Marks sought help. She saw a therapist. To reduce her workload, she accepted the principal’s offer to coach her and teach her first-period class four days a week. During that reprieve, she worked reasonable hours, but after two weeks, she said, her first-period class was given back to her and the pressure resumed. Many of her students failed an exam the principal asked her to give on Homer’s “Iliad” because, she said, it used terms different from those she had used in class.

After that, she said, video cameras were placed to observe her. Applicants interested in her job circulated through her room. “I was harassed, ridiculed and intimidated by administrators,” she said.

KIPP leaders believe it hurts students to let teachers have two- or three-year probationary periods — standard in regular public schools — when their classroom results are not good. If new KIPP teachers are still doing poorly in December, a supervisor often takes their place until a replacement can be found.

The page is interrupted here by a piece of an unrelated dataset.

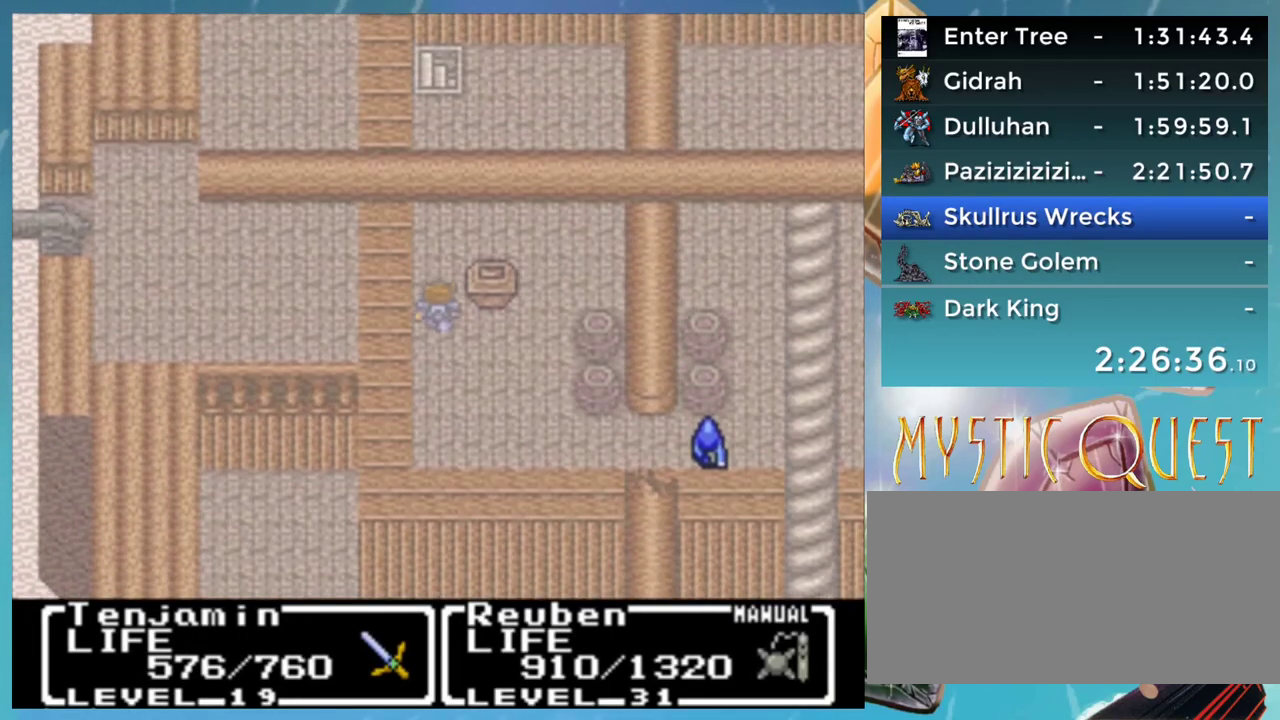
{"buttons": ["DPAD_UP"], "events": []}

KIPP officials said they respected Marks’s right to share her recollections but challenged the accuracy of some of her account. They said only 13 percent of her students had ever been held back. They said that she was not harassed and that few other teachers spent so much time at the school. Marks’s principal said teachers were not required to arrive until 7:05 a.m., were free to leave any time after 4:35 p.m., and were mostly gone before 6 p.m.

Horn said Marks told him that the year before she taught there, the school lost nine of 20 teachers at semester break, with one fired and the rest quitting. KIPP officials said the loss was six of 31 staffers, with one being fired and the rest leaving for graduate school, marriage, new jobs or a return home. They said the teacher retention rate was 60 percent when Marks was there but has increased to 82 percent after teacher duties were “drastically reduced.”

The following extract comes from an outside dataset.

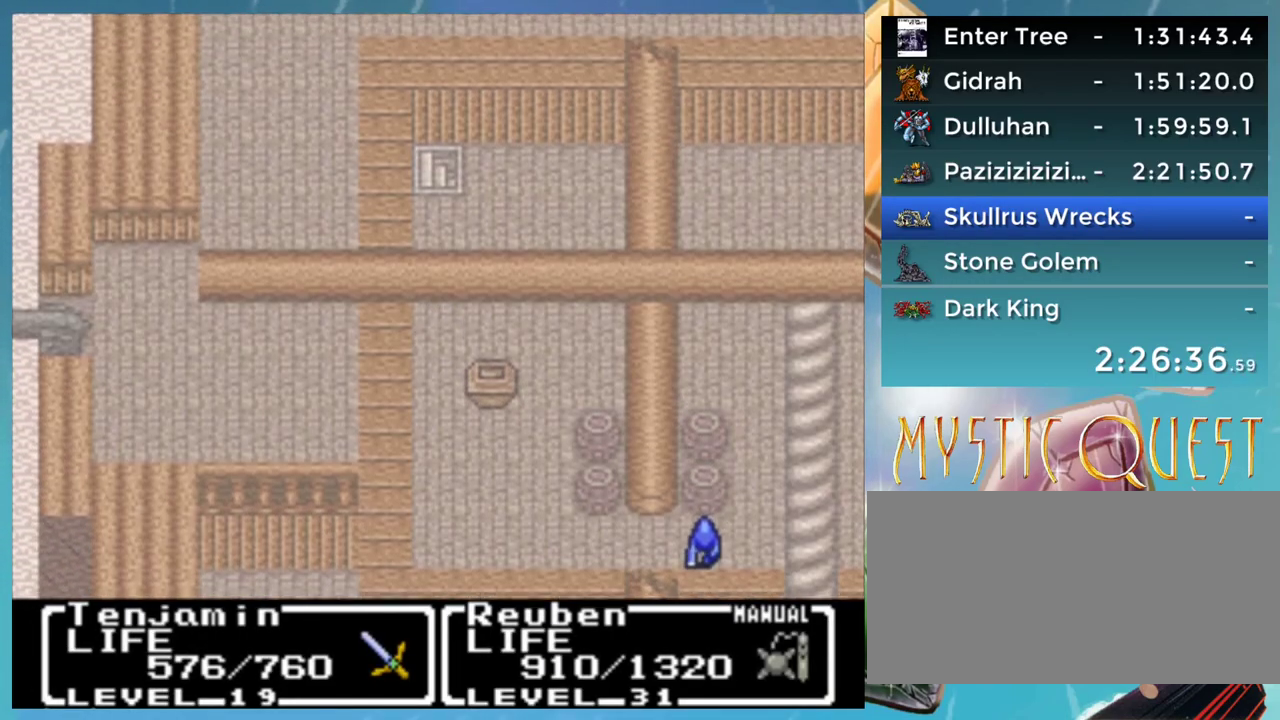
{"buttons": ["DPAD_UP"], "events": []}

Marks was crushed at being dismissed but also told Horn in retrospect that “getting fired from KIPP was probably the best thing that has ever happened to me.” Four years later, back in Prescott Valley, she was named the Yavapai County teacher of the year. Horn published a photo of her smiling as she held up the trophy.

I was happy to see that. We need all kinds of teachers. The KIPP Austin Academy has shown strong student performance for several years. Nationally, KIPP has results verified by an independent firm, Mathematica Policy Research, good enough to justify choosing and training teachers its way, even if it is hard on some aspirants such as Marks.